Şayet (yakınlarına, miskin ve misafir yolculara) vereceğin bir şeyin yoksa veya Rabbinden ümid ettiğin bir rahmeti aramak için onlardan ayrılmak mecburiyetinde isen, o vakit onlara yumuşak bir söz söyle. (Allah bize ve size rızık ihsan etsin diye dua eyle veya kendilerine vaadde bulun. Gönüllerini al!)

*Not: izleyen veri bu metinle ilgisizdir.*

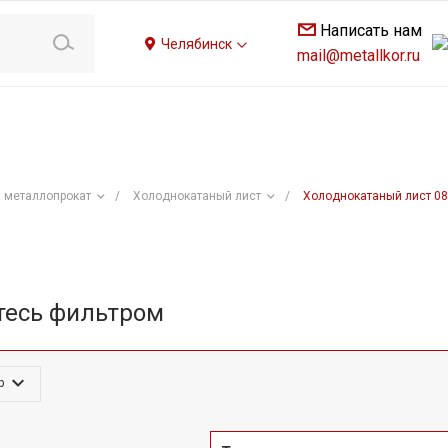
Написать нам
Челябинск
mail@metallkor.ru
 металлопрокат
/
Холоднокатаный лист
/
Холоднокатаный лист 0
тесь фильтром
р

Elini boynuna bağlanmış kılma. Elini tutma. Hak yoluna harcamakta cimrilik etme ve elini de büsbütün açma. Yanında bulunan kendine lazım olan rızkın hepsini dağıtma ki, böyle yaparsan kınanmış ve perişan bir halde oturup kalırsın. Rabbin, kullarından dilediği kimsenin rızkını genişletir (bol verir), dilediğine de dar verir. Şüphesiz ki Allah kullarının her halini hakkıyla bilir ve görür.

Fakirlik korkusuyla evlatlarınızı öldürmeyin. Biz onların ve sizin rızkınızı elbette veririz. (Can veren nan, (ekmek) da verir.) Muhakkak ki, onların öldürülmesi büyük bir hatadır. (Çünkü böyle yapmakla onların nesilleri kesilir. Bilindiği gibi, cahiliyet devrinde, kız çocuklarını diri diri gömmek, Arablarda umumi bir adet idi. Cenab-ı Hak bu ayet-i kerime ile bu fena adeti men etmiştir.)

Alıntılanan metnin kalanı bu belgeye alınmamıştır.